Aufgrund der Notstandsverordnung von Präsident Erdogan nach dem gescheiterten Putschversuch im Sommer 2016 konnte die Wissenschaft­lerin nicht mehr im öffentlichen Dienst arbeiten. Ihr Pass war ungültig gemacht, sie selbst wurde stigmatisiert und auf Schritt und Tritt verfolgt. Angesichts der drohenden Strafverfolgung verließ sie die Türkei. „Ich wollte mein Leben und das Leben meiner Kinder retten“, sagt die Philosophieprofessorin. Sie flüchtete nach Griechenland und fand dort in einem UN-Camp Zuflucht, bevor sie nach Deutschland kam. Ihre Töchter zogen nach.

Der Mannheimer Philosophieprofessor Dr. Bernward Gesang hat sie zur Förderung vorgeschlagen – und war mit seinem Antrag erfolgreich: „Meine Kollegin hat mir ihre schockierende Situation geschildert, die einem eindrucksvoll vor Augen führt, welches Glück man hat, nicht Tausend Kilometer südöstlich zu leben, was ja dem Zufall unterliegt. Zudem war ihr Forschungs­projekt vielversprechend, innovativ und ließ sich an einen Schwerpunkt meiner Forschung anschließen“, erklärt er. Am Lehr­stuhl von Prof. Gesang arbeitet die Stipendiatin zurzeit an einem Projekt über die Zukunft der menschlichen Fortpflanzung.

Die Universität Mannheim baut ihre Unterstützung für bedrohte Wissenschaft­lerinnen und Wissenschaft­ler kontinuierlich aus und ist auch Mitglied des Netzwerks „Chance for Science“ für geflüchtete und in Deutschland lebende Forschende, Akademiker und Studierende.

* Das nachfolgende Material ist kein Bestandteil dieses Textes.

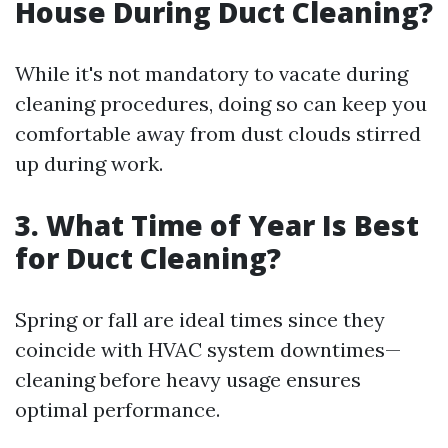
House During Duct Cleaning?
While it's not mandatory to vacate during
cleaning procedures, doing so can keep you
comfortable away from dust clouds stirred
up during work.
3. What Time of Year Is Best
for Duct Cleaning?
Spring or fall are ideal times since they
coincide with HVAC system downtimes—
cleaning before heavy usage ensures
optimal performance.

Die Philipp Schwartz-Initiative besteht seit 2016. Sie ist nach einem Pathologen jüdischer Abstammung benannt, der 1933 vor den Nationalsozialisten in die Schweiz floh und hier die „Notgemeinschaft deutscher Wissenschaft­ler im Ausland“ gründete. Mit der Philipp Schwartz-Initiative gewährt die Alexander von Humboldt-Stiftung Forschenden, die in ihren Heimatländern verfolgt werden, ein Vollstipendium für 24 Monate. Von den Stipendiatinnen und Stipendiaten kommen mittlerweile die meisten aus der Türkei.